-- RECORDS FOR THIS EXERCISE follows --

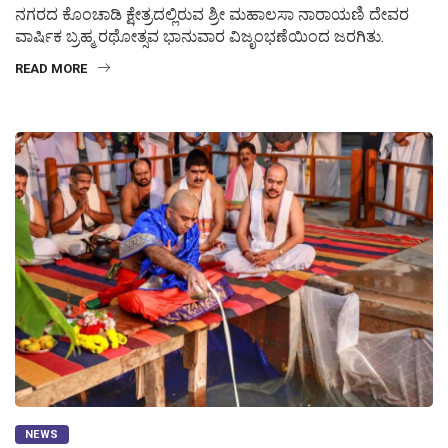
ನಗರದ ಕೊಂಚಾಡಿ ಕ್ಷೇತ್ರದಲ್ಲಿರುವ ಶ್ರೀ ಮಹಾಲಸಾ ನಾರಾಯಣಿ ದೇವರ
ವಾರ್ಷಿಕ ಬ್ರಹ್ಮ ರಥೋತ್ಸವ ಭಾನುವಾರ ವಿಜೃಂಭಣೆಯಿಂದ ಜರಗಿತು.
READ MORE
NEWS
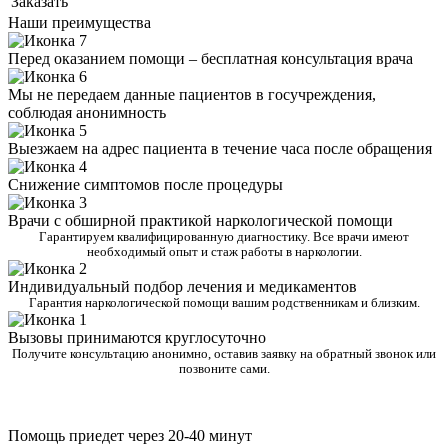
Заказать
Наши преимущества
Перед оказанием помощи – бесплатная консультация врача
Мы не передаем данные пациентов в госучреждения,
соблюдая анонимность
Выезжаем на адрес пациента в течение часа после обращения
Снижение симптомов после процедуры
Врачи с обширной практикой наркологической помощи
Гарантируем квалифицированную диагностику. Все врачи имеют
необходимый опыт и стаж работы в наркологии.
Индивидуальный подбор лечения и медикаментов
Гарантия наркологической помощи вашим родственникам и близким.
Вызовы принимаются круглосуточно
Получите консультацию анонимно, оставив заявку на обратный звонок или
позвоните сами.
Помощь приедет через 20-40 минут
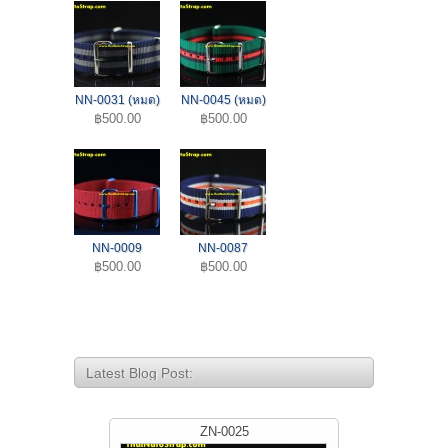
NN-0031 (หมด)
NN-0045 (หมด)
฿500.00
฿500.00
NN-0009
NN-0087
฿500.00
฿500.00
Latest Blog Post:
ZN-0025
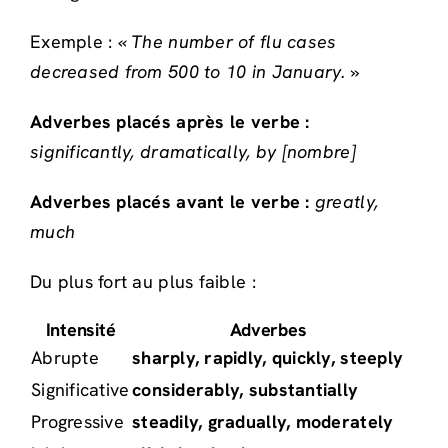
Exemple :
« The number of flu cases
decreased from 500 to 10 in January. »
Adverbes placés après le verbe :
significantly, dramatically, by [nombre]
Adverbes placés avant le verbe :
greatly,
much
Du plus fort au plus faible :
Intensité
Adverbes
Abrupte
sharply, rapidly, quickly, steeply
Significative
considerably, substantially
Progressive
steadily, gradually, moderately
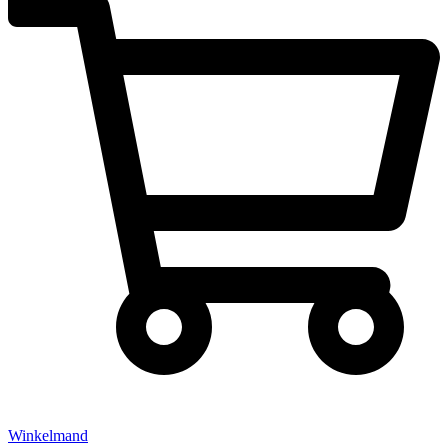
Winkelmand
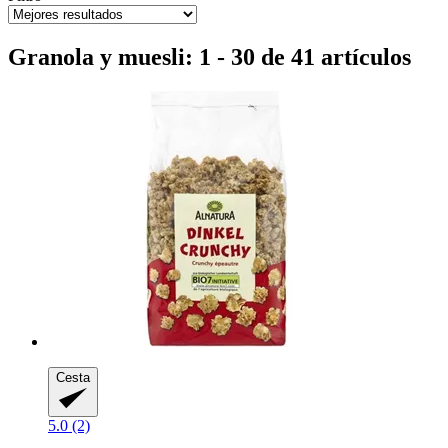
Granola y muesli: 1 - 30 de 41 artículos
Cesta
5.0 (2)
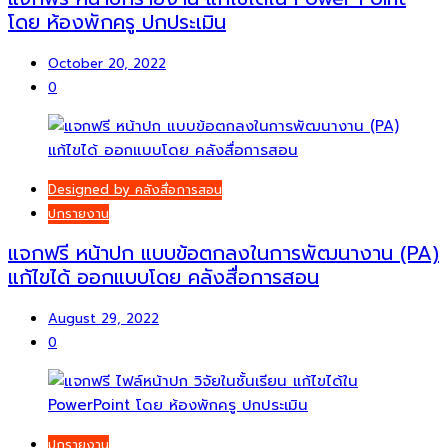
โดย ห้องพักครู ปกประเมิน
October 20, 2022
0
Designed by คลังสื่อการสอน
ปกรายงาน
แจกฟรี หน้าปก แบบข้อตกลงในการพัฒนางาน (PA)
แก้ไขได้ ออกแบบโดย คลังสื่อการสอน
August 29, 2022
0
ปกรายงาน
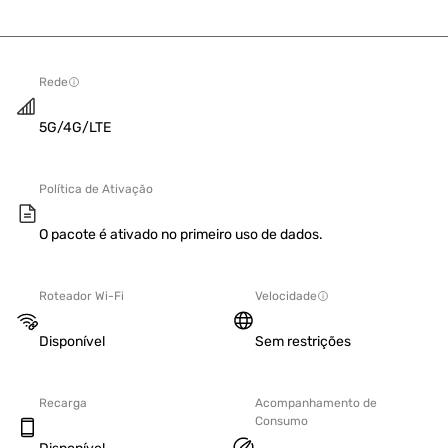
Rede
5G/4G/LTE
Política de Ativação
O pacote é ativado no primeiro uso de dados.
Roteador Wi-Fi
Velocidade
Disponível
Sem restrições
Recarga
Acompanhamento de
Consumo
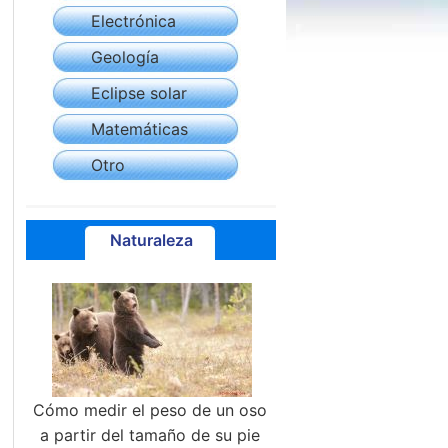
Electrónica
Geología
Eclipse solar
Matemáticas
Otro
Naturaleza
Cómo medir el peso de un oso
a partir del tamaño de su pie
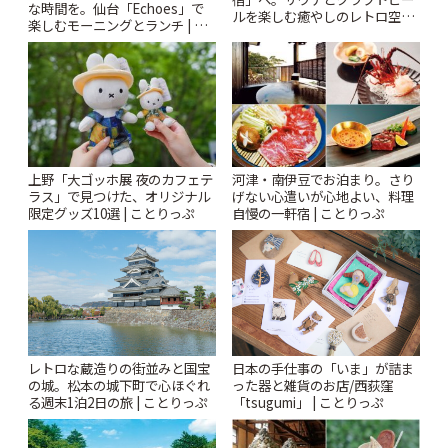
な時間を。仙台「Echoes」で
ルを楽しむ癒やしのレトロ空間
楽しむモーニングとランチ | こ
| ことりっぷ
とりっぷ
上野「大ゴッホ展 夜のカフェテ
河津・南伊豆でお泊まり。さり
ラス」で見つけた、オリジナル
げない心遣いが心地よい、料理
限定グッズ10選 | ことりっぷ
自慢の一軒宿 | ことりっぷ
レトロな蔵造りの街並みと国宝
日本の手仕事の「いま」が詰ま
の城。松本の城下町で心ほぐれ
った器と雑貨のお店/西荻窪
る週末1泊2日の旅 | ことりっぷ
「tsugumi」 | ことりっぷ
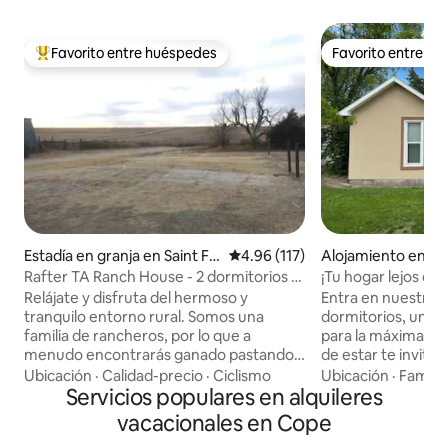
Favorito entre huéspedes
Favorito entre h
Favorito entre huéspedes preferido
Favorito entre h
Estadía en granja en Saint Fr
Calificación promedio: 4.96 de 5
4.96 (117)
Alojamiento en A
ancis
Rafter TA Ranch House - 2 dormitorios -
¡Tu hogar lejos de 
Se admiten mascotas y caballos
Relájate y disfruta del hermoso y
Entra en nuestro p
tranquilo entorno rural. Somos una
dormitorios, un r
familia de rancheros, por lo que a
para la máxima rel
menudo encontrarás ganado pastando
de estar te invita 
cerca y heno siendo embalado en
televisor para el 
Ubicación
·
Calidad-precio
·
Ciclismo
Ubicación
·
Familia
verano. Trae tu bicicleta/zapatillas de
Servicios populares en alquileres
espacio de oficin
tenis para recorrer kilómetros de
trabajar o reflexio
vacacionales en Cope
caminos rurales. ¡Tus mascotas bien
comidas en el ac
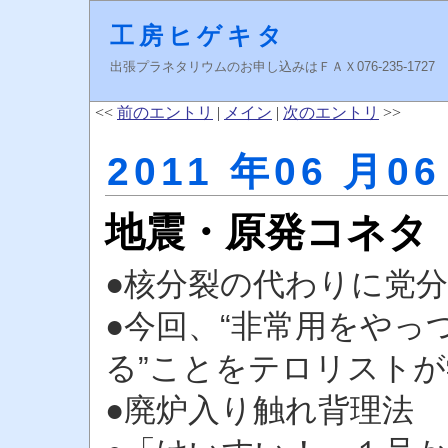
工房ヒゲキタ
出張プラネタリウムのお申し込みはＦＡＸ076-235-1727 higeki
<<
前のエントリ
|
メイン
|
次のエントリ
>>
2011 年06 月06
地震・原発コネタ
●核分裂の代わりに党
●今回、“非常用をやっ
る”ことをテロリスト
●廃炉入り触れ背理法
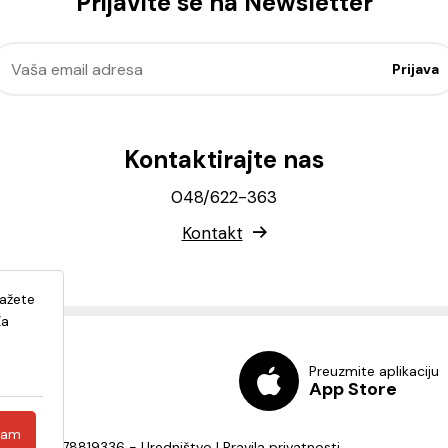
Prijavite se na Newsletter
Kontaktirajte nas
048/622-363
Kontakt
lažete
Za
Preuzmite aplikaciju
App Store
ćam
a - OIB: 82278819336 -
Uredništvo
|
Pravila privatnosti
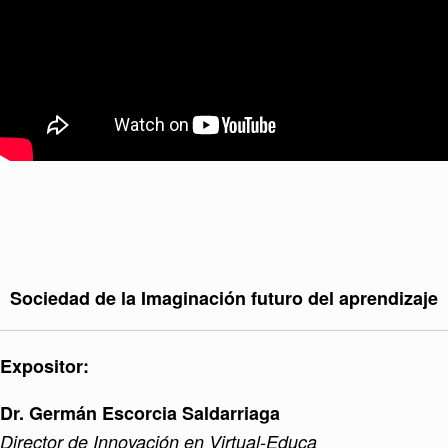
Sociedad de la Imaginación futuro del aprendizaje
Expositor:
Dr. Germán Escorcia Saldarriaga
Director de Innovación en Virtual-Educa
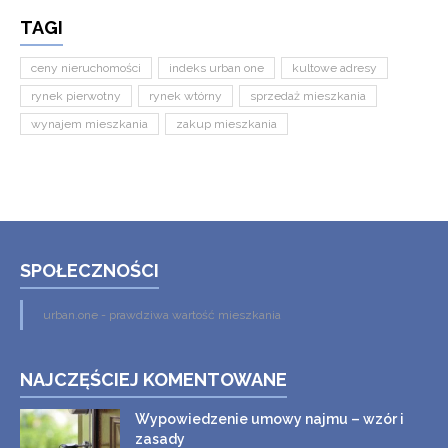
TAGI
ceny nieruchomości
indeks urban one
kultowe adresy
rynek pierwotny
rynek wtórny
sprzedaż mieszkania
wynajem mieszkania
zakup mieszkania
SPOŁECZNOŚCI
urban.one - prawdziwa wartość mieszkania
NAJCZĘŚCIEJ KOMENTOWANE
Wypowiedzenie umowy najmu – wzór i
zasady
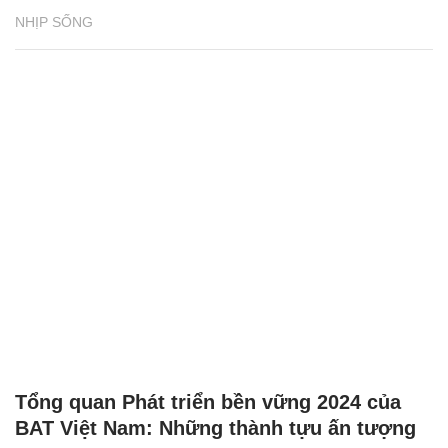
NHỊP SỐNG
Tổng quan Phát triển bền vững 2024 của
BAT Việt Nam: Những thành tựu ấn tượng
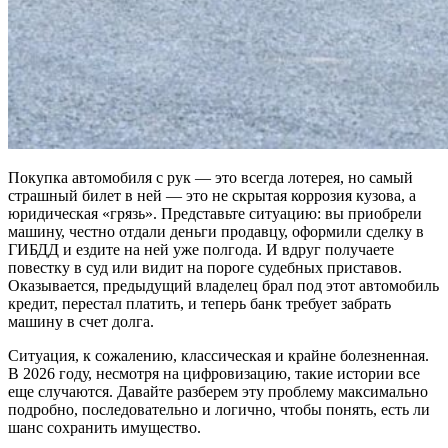
Покупка автомобиля с рук — это всегда лотерея, но самый
страшный билет в ней — это не скрытая коррозия кузова, а
юридическая «грязь». Представьте ситуацию: вы приобрели
машину, честно отдали деньги продавцу, оформили сделку в
ГИБДД и ездите на ней уже полгода. И вдруг получаете
повестку в суд или видит на пороге судебных приставов.
Оказывается, предыдущий владелец брал под этот автомобиль
кредит, перестал платить, и теперь банк требует забрать
машину в счет долга.
Ситуация, к сожалению, классическая и крайне болезненная.
В 2026 году, несмотря на цифровизацию, такие истории все
еще случаются. Давайте разберем эту проблему максимально
подробно, последовательно и логично, чтобы понять, есть ли
шанс сохранить имущество.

-- RECORDS FOR THIS EXERCISE concluded --

_YOUR GOAL_
Reproduce every line of text from all of the records above, word for word and in the same order. Leave out the pictures.

_COMPLETED TASK_
ನಗರದ ಕೊಂಚಾಡಿ ಕ್ಷೇತ್ರದಲ್ಲಿರುವ ಶ್ರೀ ಮಹಾಲಸಾ ನಾರಾಯಣಿ ದೇವರ
ವಾರ್ಷಿಕ ಬ್ರಹ್ಮ ರಥೋತ್ಸವ ಭಾನುವಾರ ವಿಜೃಂಭಣೆಯಿಂದ ಜರಗಿತು.
READ MORE
NEWS
Заказать
Наши преимущества
Перед оказанием помощи – бесплатная консультация врача
Мы не передаем данные пациентов в госучреждения,
соблюдая анонимность
Выезжаем на адрес пациента в течение часа после обращения
Снижение симптомов после процедуры
Врачи с обширной практикой наркологической помощи
Гарантируем квалифицированную диагностику. Все врачи имеют
необходимый опыт и стаж работы в наркологии.
Индивидуальный подбор лечения и медикаментов
Гарантия наркологической помощи вашим родственникам и близким.
Вызовы принимаются круглосуточно
Получите консультацию анонимно, оставив заявку на обратный звонок или
позвоните сами.
Помощь приедет через 20-40 минут
NN-0031 (หมด)
NN-0045 (หมด)
฿500.00
฿500.00
NN-0009
NN-0087
฿500.00
฿500.00
Latest Blog Post:
ZN-0025
Exemple :
« The number of flu cases
decreased from 500 to 10 in January. »
Adverbes placés après le verbe :
significantly, dramatically, by [nombre]
Adverbes placés avant le verbe :
greatly,
much
Du plus fort au plus faible :
Intensité
Adverbes
Abrupte
sharply, rapidly, quickly, steeply
Significative
considerably, substantially
Progressive
steadily, gradually, moderately
Winkelmand
Granola y muesli: 1 - 30 de 41 artículos
Cesta
5.0 (2)
โดย ห้องพักครู ปกประเมิน
October 20, 2022
0
Designed by คลังสื่อการสอน
ปกรายงาน
แจกฟรี หน้าปก แบบข้อตกลงในการพัฒนางาน (PA)
แก้ไขได้ ออกแบบโดย คลังสื่อการสอน
August 29, 2022
0
ปกรายงาน
Rede
5G/4G/LTE
Política de Ativação
O pacote é ativado no primeiro uso de dados.
Roteador Wi-Fi
Velocidade
Disponível
Sem restrições
Recarga
Acompanhamento de
Consumo
Electrónica
Geología
Eclipse solar
Matemáticas
Otro
Naturaleza
Cómo medir el peso de un oso
a partir del tamaño de su pie
な時間を。仙台「Echoes」で
ルを楽しむ癒やしのレトロ空間
楽しむモーニングとランチ | こ
| ことりっぷ
とりっぷ
上野「大ゴッホ展 夜のカフェテ
河津・南伊豆でお泊まり。さり
ラス」で見つけた、オリジナル
げない心遣いが心地よい、料理
限定グッズ10選 | ことりっぷ
自慢の一軒宿 | ことりっぷ
レトロな蔵造りの街並みと国宝
日本の手仕事の「いま」が詰ま
の城。松本の城下町で心ほぐれ
った器と雑貨のお店/西荻窪
る週末1泊2日の旅 | ことりっぷ
「tsugumi」 | ことりっぷ
Favorito entre huéspedes
Favorito entre h
Favorito entre huéspedes preferido
Favorito entre h
Estadía en granja en Saint Fr
Calificación promedio: 4.96 de 5
4.96 (117)
Alojamiento en A
ancis
Rafter TA Ranch House - 2 dormitorios -
¡Tu hogar lejos de 
Se admiten mascotas y caballos
Relájate y disfruta del hermoso y
Entra en nuestro p
tranquilo entorno rural. Somos una
dormitorios, un r
familia de rancheros, por lo que a
para la máxima rel
menudo encontrarás ganado pastando
de estar te invita 
cerca y heno siendo embalado en
televisor para el 
Ubicación
·
Calidad-precio
·
Ciclismo
Ubicación
·
Familia
verano. Trae tu bicicleta/zapatillas de
Servicios populares en alquileres
espacio de oficin
tenis para recorrer kilómetros de
trabajar o reflexio
vacacionales en Cope
caminos rurales. ¡Tus mascotas bien
comidas en el ac
工房ヒゲキタ
出張プラネタリウムのお申し込みはＦＡＸ076-235-1727 higeki
<<
前のエントリ
|
メイン
|
次のエントリ
>>
2011 年06 月06
地震・原発コネタ
●核分裂の代わりに党
●今回、“非常用をやっ
る”ことをテロリスト
●廃炉入り触れ背理法
Prijavite se na Newsletter
Kontaktirajte nas
048/622-363
Kontakt
lažete
Za
Preuzmite aplikaciju
App Store
ćam
a - OIB: 82278819336 -
Uredništvo
|
Pravila privatnosti
Sociedad de la Imaginación futuro del aprendizaje
Expositor:
Dr. Germán Escorcia Saldarriaga
Director de Innovación en Virtual-Educa
TAGI
ceny nieruchomości
indeks urban one
kultowe adresy
rynek pierwotny
rynek wtórny
sprzedaż mieszkania
wynajem mieszkania
zakup mieszkania
SPOŁECZNOŚCI
urban.one - prawdziwa wartość mieszkania
NAJCZĘŚCIEJ KOMENTOWANE
Wypowiedzenie umowy najmu – wzór i
zasady
NHỊP SỐNG
Tổng quan Phát triển bền vững 2024 của
BAT Việt Nam: Những thành tựu ấn tượng
Покупка автомобиля с рук — это всегда лотерея, но самый
страшный билет в ней — это не скрытая коррозия кузова, а
юридическая «грязь». Представьте ситуацию: вы приобрели
машину, честно отдали деньги продавцу, оформили сделку в
ГИБДД и ездите на ней уже полгода. И вдруг получаете
повестку в суд или видит на пороге судебных приставов.
Оказывается, предыдущий владелец брал под этот автомобиль
кредит, перестал платить, и теперь банк требует забрать
машину в счет долга.
Ситуация, к сожалению, классическая и крайне болезненная.
В 2026 году, несмотря на цифровизацию, такие истории все
еще случаются. Давайте разберем эту проблему максимально
подробно, последовательно и логично, чтобы понять, есть ли
шанс сохранить имущество.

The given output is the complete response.